Die sensible, im Kontext ihres ursprünglichen Schaffens erfolgte Installation der hier ausgestellten Werke von Aubrechtová und Gebauer wird kontrastiert durch eine Präsentation der Arbeiten des tschechischen Künstlers Radek Kratina. Einem Künstler, zu dem die beiden eine freundschaftliche, herzliche Beziehung hegten. Das künstlerischen Erlebnis dieser Ausstellungen sind keine stürmischen Maxima – es sind im Gegenteil: Bescheidenheit, Zartheit und eine über lange Jahre gewachsene künstlerische Praxis.
Pavla Aubrechtová widmete sich als Schülerin von Professor František Muzika zunächst feinen Tuscheillustrationen, um sich dann Anfang der 70er Jahre mit Grafik zu beschäftigen. Fast immer war die Natur Quelle ihrer Inspiration. Als freie Künstlerin in den 70er und 80er Jahren experimentierte sie mit verschiedenen technischen Verfahren. Dabei entstanden Federzeichnungen; sie integrierte Wachsemulsionen, Abdrücke farbiger Zacken, Nägel, Kollagen, Kleben und Beizen und beschäftigte sich mit dem Durchdringen und der Verletzung verschiedenster Räume.

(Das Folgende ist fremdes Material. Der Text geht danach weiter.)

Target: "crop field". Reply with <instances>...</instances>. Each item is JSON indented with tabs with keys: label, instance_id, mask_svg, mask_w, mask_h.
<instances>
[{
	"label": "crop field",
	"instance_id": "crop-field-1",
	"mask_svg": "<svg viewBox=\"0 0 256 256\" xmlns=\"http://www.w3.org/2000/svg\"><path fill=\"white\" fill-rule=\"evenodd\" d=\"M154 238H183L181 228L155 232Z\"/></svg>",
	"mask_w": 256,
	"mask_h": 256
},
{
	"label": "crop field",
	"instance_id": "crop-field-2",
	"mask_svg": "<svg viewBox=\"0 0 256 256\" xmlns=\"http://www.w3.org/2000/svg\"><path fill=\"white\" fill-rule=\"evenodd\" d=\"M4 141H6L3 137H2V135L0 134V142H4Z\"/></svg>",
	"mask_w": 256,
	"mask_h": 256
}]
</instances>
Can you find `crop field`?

Pavla Aubrechtová schafft Figuren, quadratische, gemalte Aquarelle, Pastelle und monochrome Reliefs, zusammengesetzte Zeichnungen, lyrische Abstraktionen. Es entstehen „Schachteln“, Assemblagen, Kompositionen, mit Fäden gefüllte Reagenzgläser. Sie knüpft damit an die Tendenzen zum Experimentellen der 60er Jahre an.

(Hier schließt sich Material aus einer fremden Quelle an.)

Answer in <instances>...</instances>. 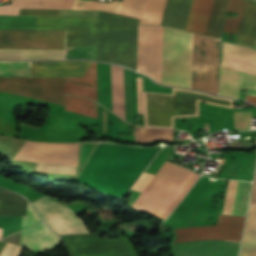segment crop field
Segmentation results:
<instances>
[{
  "mask_svg": "<svg viewBox=\"0 0 256 256\" xmlns=\"http://www.w3.org/2000/svg\"><path fill=\"white\" fill-rule=\"evenodd\" d=\"M236 41L255 46L256 1L247 0ZM221 64L248 72L247 95L256 96V50L223 41Z\"/></svg>",
  "mask_w": 256,
  "mask_h": 256,
  "instance_id": "f4fd0767",
  "label": "crop field"
},
{
  "mask_svg": "<svg viewBox=\"0 0 256 256\" xmlns=\"http://www.w3.org/2000/svg\"><path fill=\"white\" fill-rule=\"evenodd\" d=\"M192 34L164 27L162 84L190 88ZM219 40L193 34L191 88L217 95Z\"/></svg>",
  "mask_w": 256,
  "mask_h": 256,
  "instance_id": "8a807250",
  "label": "crop field"
},
{
  "mask_svg": "<svg viewBox=\"0 0 256 256\" xmlns=\"http://www.w3.org/2000/svg\"><path fill=\"white\" fill-rule=\"evenodd\" d=\"M247 73L220 67L219 95L238 98L239 88L246 89Z\"/></svg>",
  "mask_w": 256,
  "mask_h": 256,
  "instance_id": "d9b57169",
  "label": "crop field"
},
{
  "mask_svg": "<svg viewBox=\"0 0 256 256\" xmlns=\"http://www.w3.org/2000/svg\"><path fill=\"white\" fill-rule=\"evenodd\" d=\"M245 217L219 214L216 226L175 229V242H186L203 239L240 241Z\"/></svg>",
  "mask_w": 256,
  "mask_h": 256,
  "instance_id": "5a996713",
  "label": "crop field"
},
{
  "mask_svg": "<svg viewBox=\"0 0 256 256\" xmlns=\"http://www.w3.org/2000/svg\"><path fill=\"white\" fill-rule=\"evenodd\" d=\"M19 15L59 16V10L20 9Z\"/></svg>",
  "mask_w": 256,
  "mask_h": 256,
  "instance_id": "d3111659",
  "label": "crop field"
},
{
  "mask_svg": "<svg viewBox=\"0 0 256 256\" xmlns=\"http://www.w3.org/2000/svg\"><path fill=\"white\" fill-rule=\"evenodd\" d=\"M64 51L0 50V59H63Z\"/></svg>",
  "mask_w": 256,
  "mask_h": 256,
  "instance_id": "214f88e0",
  "label": "crop field"
},
{
  "mask_svg": "<svg viewBox=\"0 0 256 256\" xmlns=\"http://www.w3.org/2000/svg\"><path fill=\"white\" fill-rule=\"evenodd\" d=\"M0 91L66 105V110L98 118L97 103L64 94L82 95L97 101L96 62L92 63L83 77L0 78Z\"/></svg>",
  "mask_w": 256,
  "mask_h": 256,
  "instance_id": "ac0d7876",
  "label": "crop field"
},
{
  "mask_svg": "<svg viewBox=\"0 0 256 256\" xmlns=\"http://www.w3.org/2000/svg\"><path fill=\"white\" fill-rule=\"evenodd\" d=\"M197 178L193 172L165 162L133 207L166 218Z\"/></svg>",
  "mask_w": 256,
  "mask_h": 256,
  "instance_id": "34b2d1b8",
  "label": "crop field"
},
{
  "mask_svg": "<svg viewBox=\"0 0 256 256\" xmlns=\"http://www.w3.org/2000/svg\"><path fill=\"white\" fill-rule=\"evenodd\" d=\"M241 256H256V177L243 240Z\"/></svg>",
  "mask_w": 256,
  "mask_h": 256,
  "instance_id": "4a817a6b",
  "label": "crop field"
},
{
  "mask_svg": "<svg viewBox=\"0 0 256 256\" xmlns=\"http://www.w3.org/2000/svg\"><path fill=\"white\" fill-rule=\"evenodd\" d=\"M65 31L0 30V49L64 50Z\"/></svg>",
  "mask_w": 256,
  "mask_h": 256,
  "instance_id": "e52e79f7",
  "label": "crop field"
},
{
  "mask_svg": "<svg viewBox=\"0 0 256 256\" xmlns=\"http://www.w3.org/2000/svg\"><path fill=\"white\" fill-rule=\"evenodd\" d=\"M40 222V218L27 201L26 216H22L21 230L38 225Z\"/></svg>",
  "mask_w": 256,
  "mask_h": 256,
  "instance_id": "730fd06b",
  "label": "crop field"
},
{
  "mask_svg": "<svg viewBox=\"0 0 256 256\" xmlns=\"http://www.w3.org/2000/svg\"><path fill=\"white\" fill-rule=\"evenodd\" d=\"M32 205L57 235L89 233L78 217L63 205L45 198Z\"/></svg>",
  "mask_w": 256,
  "mask_h": 256,
  "instance_id": "28ad6ade",
  "label": "crop field"
},
{
  "mask_svg": "<svg viewBox=\"0 0 256 256\" xmlns=\"http://www.w3.org/2000/svg\"><path fill=\"white\" fill-rule=\"evenodd\" d=\"M98 17H38L37 29L97 30Z\"/></svg>",
  "mask_w": 256,
  "mask_h": 256,
  "instance_id": "cbeb9de0",
  "label": "crop field"
},
{
  "mask_svg": "<svg viewBox=\"0 0 256 256\" xmlns=\"http://www.w3.org/2000/svg\"><path fill=\"white\" fill-rule=\"evenodd\" d=\"M37 171L76 174V167L38 163Z\"/></svg>",
  "mask_w": 256,
  "mask_h": 256,
  "instance_id": "eef30255",
  "label": "crop field"
},
{
  "mask_svg": "<svg viewBox=\"0 0 256 256\" xmlns=\"http://www.w3.org/2000/svg\"><path fill=\"white\" fill-rule=\"evenodd\" d=\"M8 199L25 205V207L8 201ZM26 200L20 196L0 189V216L25 215Z\"/></svg>",
  "mask_w": 256,
  "mask_h": 256,
  "instance_id": "92a150f3",
  "label": "crop field"
},
{
  "mask_svg": "<svg viewBox=\"0 0 256 256\" xmlns=\"http://www.w3.org/2000/svg\"><path fill=\"white\" fill-rule=\"evenodd\" d=\"M79 143L26 141L12 160L77 165Z\"/></svg>",
  "mask_w": 256,
  "mask_h": 256,
  "instance_id": "dd49c442",
  "label": "crop field"
},
{
  "mask_svg": "<svg viewBox=\"0 0 256 256\" xmlns=\"http://www.w3.org/2000/svg\"><path fill=\"white\" fill-rule=\"evenodd\" d=\"M139 21L99 10L97 60L136 70Z\"/></svg>",
  "mask_w": 256,
  "mask_h": 256,
  "instance_id": "412701ff",
  "label": "crop field"
},
{
  "mask_svg": "<svg viewBox=\"0 0 256 256\" xmlns=\"http://www.w3.org/2000/svg\"><path fill=\"white\" fill-rule=\"evenodd\" d=\"M144 2H145V0H132V4H131V0H123V4L121 7L122 2H117V1H113L112 4H107V3L75 0V3L73 5L72 9H101V10H105V11H109V12L118 14L120 7H121L119 14L127 16L129 7L131 4L128 16L140 19L142 10H143V6H144Z\"/></svg>",
  "mask_w": 256,
  "mask_h": 256,
  "instance_id": "5142ce71",
  "label": "crop field"
},
{
  "mask_svg": "<svg viewBox=\"0 0 256 256\" xmlns=\"http://www.w3.org/2000/svg\"><path fill=\"white\" fill-rule=\"evenodd\" d=\"M61 240L45 224L21 232L20 245L31 252H42L59 246Z\"/></svg>",
  "mask_w": 256,
  "mask_h": 256,
  "instance_id": "22f410ed",
  "label": "crop field"
},
{
  "mask_svg": "<svg viewBox=\"0 0 256 256\" xmlns=\"http://www.w3.org/2000/svg\"><path fill=\"white\" fill-rule=\"evenodd\" d=\"M235 131L249 129L251 112H234Z\"/></svg>",
  "mask_w": 256,
  "mask_h": 256,
  "instance_id": "ae1a2a85",
  "label": "crop field"
},
{
  "mask_svg": "<svg viewBox=\"0 0 256 256\" xmlns=\"http://www.w3.org/2000/svg\"><path fill=\"white\" fill-rule=\"evenodd\" d=\"M113 112L125 119L123 68L111 65Z\"/></svg>",
  "mask_w": 256,
  "mask_h": 256,
  "instance_id": "bc2a9ffb",
  "label": "crop field"
},
{
  "mask_svg": "<svg viewBox=\"0 0 256 256\" xmlns=\"http://www.w3.org/2000/svg\"><path fill=\"white\" fill-rule=\"evenodd\" d=\"M97 31H67L66 46H96Z\"/></svg>",
  "mask_w": 256,
  "mask_h": 256,
  "instance_id": "dafd665d",
  "label": "crop field"
},
{
  "mask_svg": "<svg viewBox=\"0 0 256 256\" xmlns=\"http://www.w3.org/2000/svg\"><path fill=\"white\" fill-rule=\"evenodd\" d=\"M90 63L89 61L31 62V76H82Z\"/></svg>",
  "mask_w": 256,
  "mask_h": 256,
  "instance_id": "d1516ede",
  "label": "crop field"
},
{
  "mask_svg": "<svg viewBox=\"0 0 256 256\" xmlns=\"http://www.w3.org/2000/svg\"><path fill=\"white\" fill-rule=\"evenodd\" d=\"M245 3L246 0H230L227 11L239 12V15L238 18H227L223 31L234 33L238 32Z\"/></svg>",
  "mask_w": 256,
  "mask_h": 256,
  "instance_id": "4177f3b9",
  "label": "crop field"
},
{
  "mask_svg": "<svg viewBox=\"0 0 256 256\" xmlns=\"http://www.w3.org/2000/svg\"><path fill=\"white\" fill-rule=\"evenodd\" d=\"M4 244H5V242L0 241V251H1L2 247L4 246Z\"/></svg>",
  "mask_w": 256,
  "mask_h": 256,
  "instance_id": "1d83c4d3",
  "label": "crop field"
},
{
  "mask_svg": "<svg viewBox=\"0 0 256 256\" xmlns=\"http://www.w3.org/2000/svg\"><path fill=\"white\" fill-rule=\"evenodd\" d=\"M4 76L29 77V62H0V77Z\"/></svg>",
  "mask_w": 256,
  "mask_h": 256,
  "instance_id": "a9b5d70f",
  "label": "crop field"
},
{
  "mask_svg": "<svg viewBox=\"0 0 256 256\" xmlns=\"http://www.w3.org/2000/svg\"><path fill=\"white\" fill-rule=\"evenodd\" d=\"M246 100L251 101V102H253V103H255V104H256V97H253V96H247V97H246Z\"/></svg>",
  "mask_w": 256,
  "mask_h": 256,
  "instance_id": "bd1437ed",
  "label": "crop field"
},
{
  "mask_svg": "<svg viewBox=\"0 0 256 256\" xmlns=\"http://www.w3.org/2000/svg\"><path fill=\"white\" fill-rule=\"evenodd\" d=\"M23 247L15 245L10 256H19ZM23 251V250H22ZM21 256V255H20Z\"/></svg>",
  "mask_w": 256,
  "mask_h": 256,
  "instance_id": "750c4746",
  "label": "crop field"
},
{
  "mask_svg": "<svg viewBox=\"0 0 256 256\" xmlns=\"http://www.w3.org/2000/svg\"><path fill=\"white\" fill-rule=\"evenodd\" d=\"M213 1L193 0L185 30L205 35ZM228 2L215 0L206 35L219 38Z\"/></svg>",
  "mask_w": 256,
  "mask_h": 256,
  "instance_id": "d8731c3e",
  "label": "crop field"
},
{
  "mask_svg": "<svg viewBox=\"0 0 256 256\" xmlns=\"http://www.w3.org/2000/svg\"><path fill=\"white\" fill-rule=\"evenodd\" d=\"M251 183L238 181L233 202L232 215L245 216Z\"/></svg>",
  "mask_w": 256,
  "mask_h": 256,
  "instance_id": "00972430",
  "label": "crop field"
},
{
  "mask_svg": "<svg viewBox=\"0 0 256 256\" xmlns=\"http://www.w3.org/2000/svg\"><path fill=\"white\" fill-rule=\"evenodd\" d=\"M192 0H146L139 24L162 25L184 29Z\"/></svg>",
  "mask_w": 256,
  "mask_h": 256,
  "instance_id": "3316defc",
  "label": "crop field"
},
{
  "mask_svg": "<svg viewBox=\"0 0 256 256\" xmlns=\"http://www.w3.org/2000/svg\"><path fill=\"white\" fill-rule=\"evenodd\" d=\"M73 2L74 0H11V5L0 6V14L18 15L19 8L71 9Z\"/></svg>",
  "mask_w": 256,
  "mask_h": 256,
  "instance_id": "733c2abd",
  "label": "crop field"
}]
</instances>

Ihre starke Beziehung zur Poesie und Natur manifestiert sich kontinuierlich. So nimmt es nicht wunder, dass sie alte japanische Poesie und Kaligraphie faszinieren. Oft ist es der Zufall, der die Inspiration für ein weiteres künstlerisches Werk hervorbringt. Der Zufall ist es auch, der die Künstlerin oft bis zu einer konzeptuellen Lösung mit eigener Handschrift führt. Aubrechtová ist in der Lage, den Zufall sichtbar zu machen und in verschiedenen Varianten vielfach zu wiederholen.
Es ist die Liebe zur Natur, die den gemeinsamen Nenner von Pavla Aubrechtová und Vladimír Gebauer bildet. Ihm, der sich künstlerisch zuerst in Zeichnungen ausdrückt, ist die Natur unerschöpfliche Quelle der Inspiration, die ihn sein Leben lang begleitet. Mit dem Übergang Gebauers von Zeichnungen zu Assemblagen finden sich wieder Fragmente der Natur – Holz, Steine, Sand, aber auch Aufzeichnungen menschlicher Geschichten in Kombination mit Papier werden zum Gegenstand des Ausdrucks.

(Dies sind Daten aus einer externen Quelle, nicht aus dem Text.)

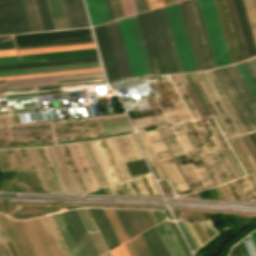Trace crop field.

Die geheimnisvollen Bilder und Assemblagen zeugen von einer ständigen Präsenz von Eindrücken und Erinnerungen aus den imaginären Welten der Flora – Wäldern vor allem. An anderer Stelle offerieren Landschaften, in denen Sand, Holz und Lehm, die mit Ölfarben vermischt wurden, Sinneseindrücke, die wiederum in abstrakten Äußerungen festgehalten sind.
Gebauers Liebe zur Poesie offenbart die Feinfühligkeit seiner Persönlichkeit, die in seinen Arbeiten durch die dynamische und naturalistische Handschrift deutlich wird. Die oft instinktive Wahrnehmung von Unrecht und eine eindeutige Positionierung zu moralischen menschlichen Werten in den Zeichnungen aus seinem Frühwerk lassen seinen sehr empfindsamen Charakter aufscheinen.
Der Kreis schließt sich und es reift im aufmerksamen Beobachter des Schaffens der beiden Künstler vielleicht die Erkenntnis, warum sich die beiden eher danach sehnten, Beobachter unseres modernen und schnellen Lebens zu werden, und das auch bleiben wollen.